Here is a video still of me hooking debris out of the pipe. Note the primitive tools: sledge hammer, ramboard, and hooked treetrunk in my hand. Like many primates, I am able to fashion tools without going to the hardware store.
Thus have humans forever struggled for survival with the indifferent forces of nature.
My doctor-brother and I walked the woods, too. A year ago we did one of those 15-year timber cuts. The ash and the beech trees were dying; the canopy needed to be opened up. But I had not seen the place since the cutting. As usual, it seemed amazingly open. I was used to the shaded forest floor where nothing much grew, all dried leaves, moss and pine needles. Now suddenly the woodlot is jungly with clumps of pokeweed (aka American nightshade) everywhere. My brother’s blond dog came out with purple spots. I am not sure what to think of this. We’re also getting pokeweed in the soybeans, which is a disaster because it discolors the beans and makes them difficult to market.
Packing up more archival material in the house, I found my mother’s copy of Frederick Philip Grove’s 1939 novel Two Generations. This was printed in a limited edition of 500 copies, and the Groves gave one to my mother.

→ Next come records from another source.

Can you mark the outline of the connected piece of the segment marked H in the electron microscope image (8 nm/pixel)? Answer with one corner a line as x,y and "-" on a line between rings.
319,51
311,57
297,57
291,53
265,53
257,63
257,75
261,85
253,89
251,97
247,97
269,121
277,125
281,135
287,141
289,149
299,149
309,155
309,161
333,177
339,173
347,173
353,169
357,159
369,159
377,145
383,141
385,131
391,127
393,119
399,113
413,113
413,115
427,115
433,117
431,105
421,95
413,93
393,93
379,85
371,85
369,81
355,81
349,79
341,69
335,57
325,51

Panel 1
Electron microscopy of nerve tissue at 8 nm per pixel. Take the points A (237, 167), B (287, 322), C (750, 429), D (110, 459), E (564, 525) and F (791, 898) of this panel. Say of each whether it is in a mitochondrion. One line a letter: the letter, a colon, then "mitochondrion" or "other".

Grove had tutored her in French when she was a girl, and they had remained friends. In later years, my mother used to drive Mrs. Grove to University Women’s Club meetings. Grove, as you may or may not know, was a mysterious and sly protector of his own legend. He was the model for the character Felix Volkbein in Djuna Barnes’ novel Nightwood.
And I dug out the silver hot water jug my mother always said was given to my great-great-great-grandfather by Sir Walter Scott. This is an old family legend, and I won’t go into the details here (I am working on a book). But the last time I was on the farm I hadn’t yet figured out how to decode the makers’ marks. This time I had educated myself. The jug was made in London in 1788 of Sterling silver by a smith named Charles Hougham. This was encouraging. I had always feared that I’d find out it didn’t fit the story even circumstantially. It is a lovely thing: cane-wrapped handle, baluster-shape, with a chased rose pattern, and a hinged dome and finial.

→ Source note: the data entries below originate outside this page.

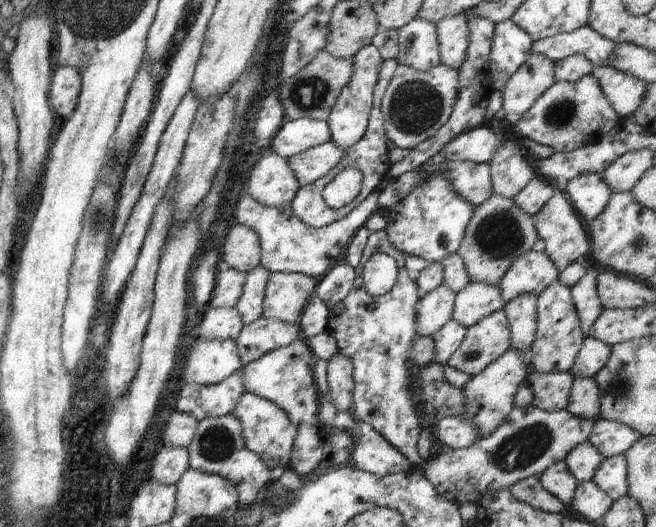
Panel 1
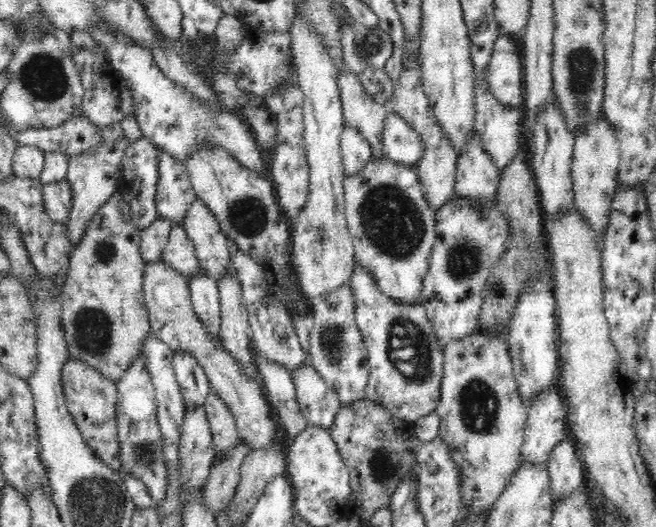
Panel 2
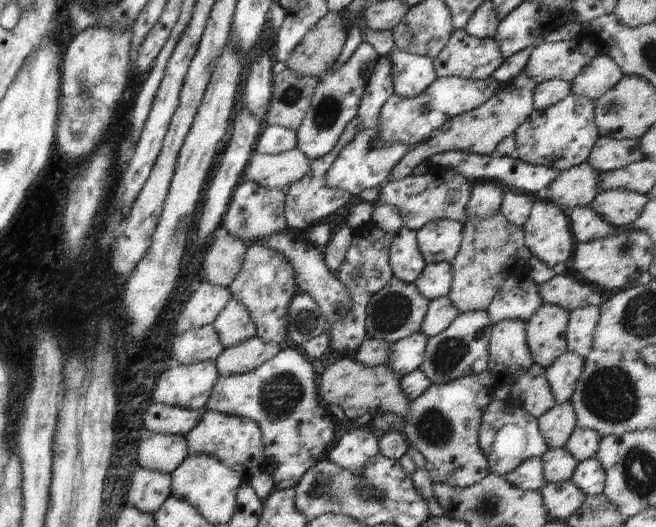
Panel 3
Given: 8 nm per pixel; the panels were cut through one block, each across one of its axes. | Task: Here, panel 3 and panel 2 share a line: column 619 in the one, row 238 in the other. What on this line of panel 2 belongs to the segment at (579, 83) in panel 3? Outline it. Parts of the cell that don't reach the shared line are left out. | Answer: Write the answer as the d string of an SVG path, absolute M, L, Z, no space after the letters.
M108 126L100 128L100 137L102 143L96 153L83 153L81 156L70 159L66 179L71 186L73 206L71 208L68 220L65 222L67 228L67 240L71 242L70 254L78 246L82 234L87 231L88 224L92 222L94 214L98 208L104 205L104 202L112 196L116 190L117 180L120 176L119 168L121 166L126 148L131 144L123 131L118 126Z

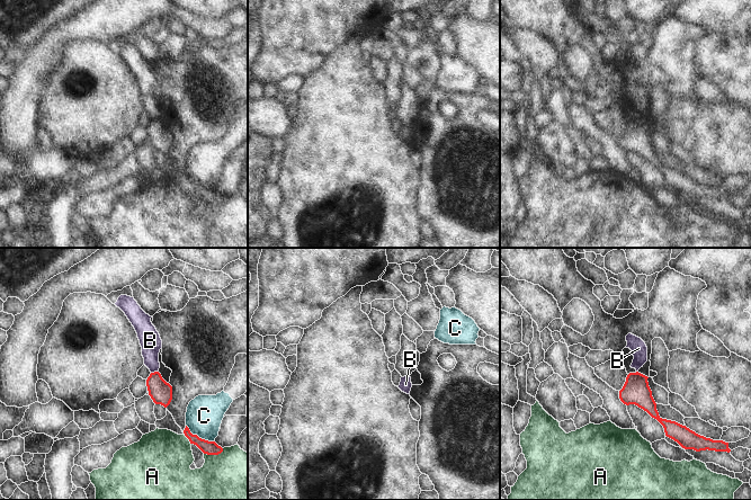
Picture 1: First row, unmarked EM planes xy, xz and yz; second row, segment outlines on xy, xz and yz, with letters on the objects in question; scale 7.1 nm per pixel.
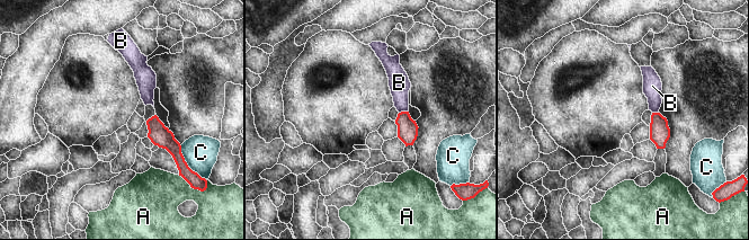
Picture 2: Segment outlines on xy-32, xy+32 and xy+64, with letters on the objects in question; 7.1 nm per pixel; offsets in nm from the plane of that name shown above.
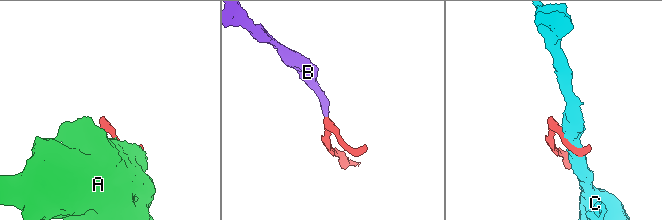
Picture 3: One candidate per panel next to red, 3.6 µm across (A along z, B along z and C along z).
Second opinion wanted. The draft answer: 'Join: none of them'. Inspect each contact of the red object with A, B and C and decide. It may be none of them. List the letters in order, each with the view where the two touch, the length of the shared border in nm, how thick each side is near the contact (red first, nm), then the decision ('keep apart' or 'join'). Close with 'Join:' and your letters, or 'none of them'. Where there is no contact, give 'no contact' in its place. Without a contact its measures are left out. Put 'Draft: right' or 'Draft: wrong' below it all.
A: meets red in xy; contact 150 nm long; 100 nm thick on the red side, 480 nm on the other; keep apart
B: meets red in xy; contact 60 nm long; 160 nm thick on the red side, 150 nm on the other; keep apart
C: meets red in xy; contact 240 nm long; 100 nm thick on the red side, 260 nm on the other; keep apart
Join: none of them
Draft: right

I also had dinner one evening with my high school sweetheart (see above) and her husband, spent a pleasant hour chatting with the wife of the excavator (see above) who superintends the storage rental units, talked away an amiable evening with the poet who took over my mother’s last chickens (and contributed to the magazine), and had dinner at Hoy’s in Simcoe with Bob and Stan, two old friends and neighbours. Bob grew up on a farm just south of us; we used to play chess afternoons after school in the two-room schoolhouse we attended. Stan and I were on the same Optimist Club peewee softball team. I played third base, he was shortstop. Somehow we won a trophy, which I still have (it is with the archives).